Stored data entries:
..............................

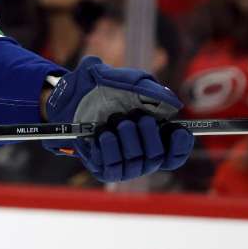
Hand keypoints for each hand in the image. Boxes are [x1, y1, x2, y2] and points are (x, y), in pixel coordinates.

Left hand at [44, 57, 192, 182]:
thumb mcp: (121, 79)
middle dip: (148, 134)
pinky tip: (103, 135)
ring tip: (114, 121)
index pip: (175, 154)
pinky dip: (109, 149)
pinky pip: (113, 168)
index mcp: (151, 136)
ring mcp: (122, 164)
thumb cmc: (98, 88)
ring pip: (136, 163)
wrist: (66, 97)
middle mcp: (140, 154)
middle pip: (157, 157)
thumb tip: (174, 102)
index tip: (176, 129)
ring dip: (127, 139)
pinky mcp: (103, 169)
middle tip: (137, 118)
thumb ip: (147, 86)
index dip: (180, 145)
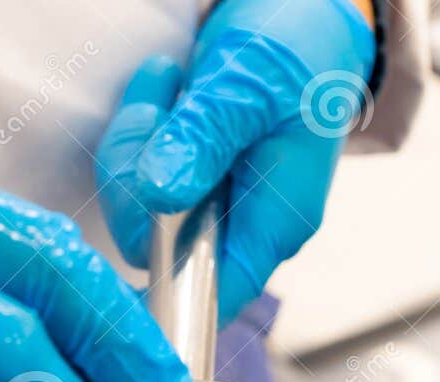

..............................

Task item: Among the lines above, find the ones containing "index" and copy them.

Task answer:
index pip: (175, 154)
index mcp: (151, 136)
index tip: (176, 129)
index dip: (180, 145)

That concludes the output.